Император Николай, будучи в Москве после польского восстания, принял Ермолова с необычайным радушием и в знак особого благоволения пригласил к обеду. Но за столом, когда разговор коснулся некоторых мятежных польских генералов и все осуждали их и ожидалось, что Ермолов тоже присоединится к этому мнению, заявив себя, таким образом, сторонником крутых мер, принимаемых царем против поляков, Алексей Петрович произнес:
— А я думаю, господа, что они поступили как благородные граждане…
Николай, услышав эти слова, вспыхнул и, неприлично возвысив голос, сказал:
— Не забудь, однако ж, Алексей Петрович, что эти любезные тебе граждане вскоре станут жителями Сибири…
— Никто их при этом, конечно, не убедит, — спокойно ответил Ермолов, — что милосердием государя они не будут возвращены оттуда…
Николай был обезоружен. И, переведя разговор на другую тему, несколько раз намекнул, что был бы рад видеть вновь Ермолова на службе. Алексей Петрович промолчал.
А через некоторое время Ермолова посетил военный министр граф Чернышев и от имени царя в самом почтительном тоне предложил занять место председателя в генерал-аудиториате.
Ермолов быстро раскусил, в чем дело. Генерал-аудиториат утверждал приговоры судов над военнослужащими. Ермолов решительно предложение отверг:
— Передайте государю, что единственным для меня утешением была привязанность войска, я не приму должности, которая бы возлагала на меня обязанности палача…[61].
Рассказывал Алексей Петрович о царских происках и о многом другом брату Денису так занимательно, что тот однажды посоветовал:
— Вам бы, право, следовало записывать рассказы ваши.
— А зачем? Кто же их публиковать осмелится?
— Так-то оно так, да ведь надо же и в нетленном виде что-нибудь для будущего сохранить…
— Ну, в этом я вполне на тебя полагаюсь, — с обычной усмешкой отозвался Ермолов. — Ты, я знаю, давно всякие, цензурой не допускаемые, любопытные истории в заветные тетради записываешь, думаю, и для моих рассказов местечко там найдешь!
— С вашего позволения, почтеннейший брат, — вставил Денис Васильевич, — и, признаюсь, с большим удовольствием!
Заветные тетради, о которых упомянул Ермолов, существовали на самом деле. Они находились под ключом, тщательно от всех оберегались. Вписывались туда в форме набросков, заметок или анекдотов такие случаи и происшествия, в которых с резкой беспощадностью обличались царственные особы и высшее начальство.

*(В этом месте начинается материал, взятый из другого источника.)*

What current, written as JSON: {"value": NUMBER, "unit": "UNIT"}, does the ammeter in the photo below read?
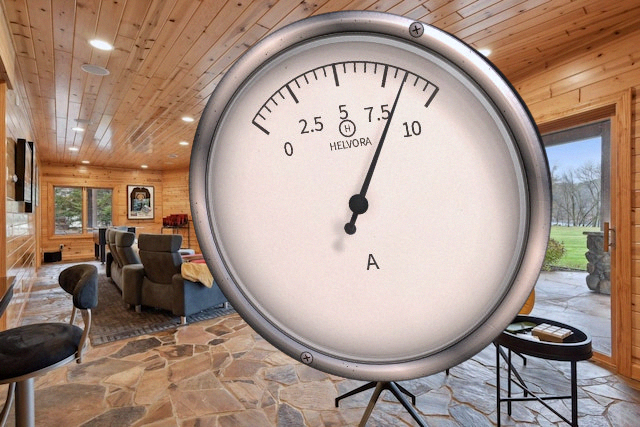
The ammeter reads {"value": 8.5, "unit": "A"}
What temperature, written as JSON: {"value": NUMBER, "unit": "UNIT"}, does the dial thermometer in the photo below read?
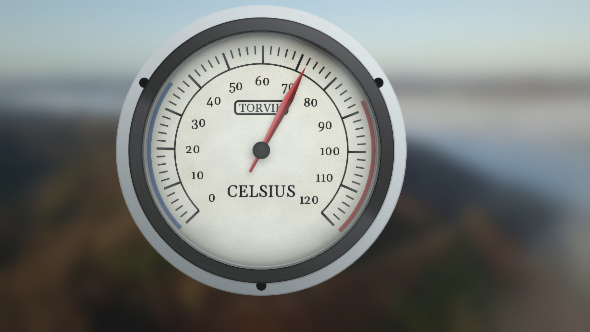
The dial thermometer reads {"value": 72, "unit": "°C"}
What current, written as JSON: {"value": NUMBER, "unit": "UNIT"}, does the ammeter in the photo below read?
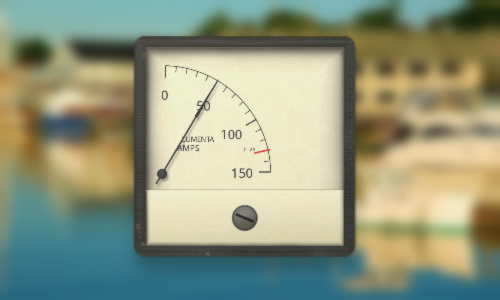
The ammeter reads {"value": 50, "unit": "A"}
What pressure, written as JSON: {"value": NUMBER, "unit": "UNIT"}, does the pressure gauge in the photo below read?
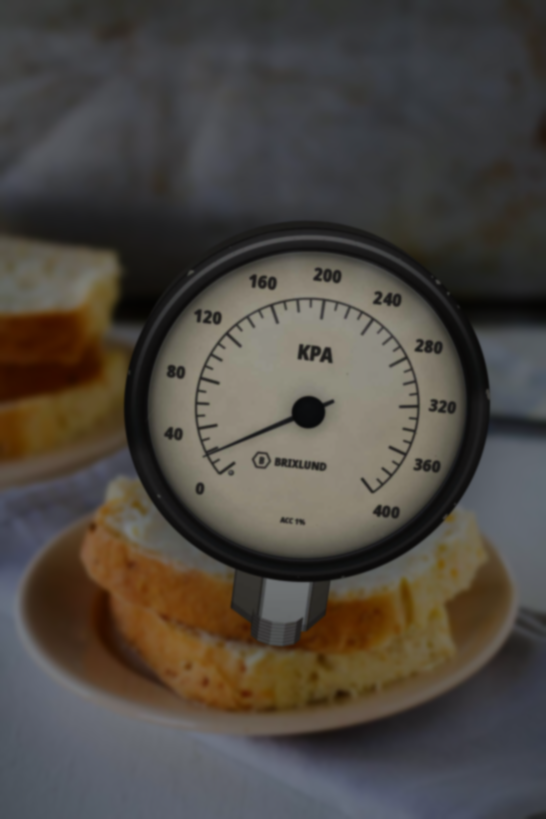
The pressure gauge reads {"value": 20, "unit": "kPa"}
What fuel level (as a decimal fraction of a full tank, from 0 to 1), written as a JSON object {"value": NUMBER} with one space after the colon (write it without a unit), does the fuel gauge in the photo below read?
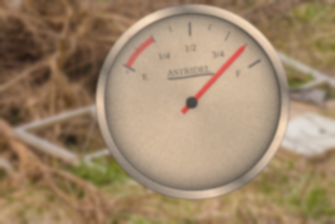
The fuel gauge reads {"value": 0.875}
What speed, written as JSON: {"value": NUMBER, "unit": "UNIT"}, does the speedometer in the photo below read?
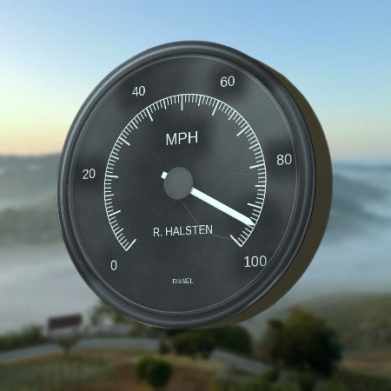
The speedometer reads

Меткие и острые авторские характеристики дорисовывали неприглядные портреты.
Император Александр представлялся как «Агамемнон новейших времен, коего подозрительный и завистливый характер немало всем известен». Цесаревич Константин Павлович, ненавидевший, «подобно младшим братьям своим, умственных занятий», выглядел как полное ничтожество, трус и дурак. Император Николай, по его описанию, имел «мрачный характер и был большей частью крайне злопамятен», он «вовсе не сочувствовал людям способным и бескорыстным», всегда был готов на подлый обман, а к тому же этот «змей», коему некоторые приписывали мужество, совершенно был лишен его. Со слов своего друга Денис Васильевич записал, что 14 декабря 1825 года у Николая все время «душа была в пятках». А летом 1831 года, когда на Сенной площади в Петербурге произошло народное возмущение, царь укрылся в Петергофе и, дрожа от страха, «прислушивался, не раздаются ли выстрелы со стороны Петербурга», вместо того чтоб быть в столице, как «поступил бы всякий мало-мальски мужественный человек». Он прибыл в Петербург «лишь на второй день, когда уже все начинало успокаиваться». Явно осуждается в записках поведение Николая накануне казни главнейших заговорщиков 14 декабря и жестокое отношение к сосланным декабристам; царь даже «не изъявил согласия на просьбу графини Канкриной, ходатайствовавшей об отправлении в Сибирь лекаря для пользования сосланного больного брата ее Артамона Муравьева».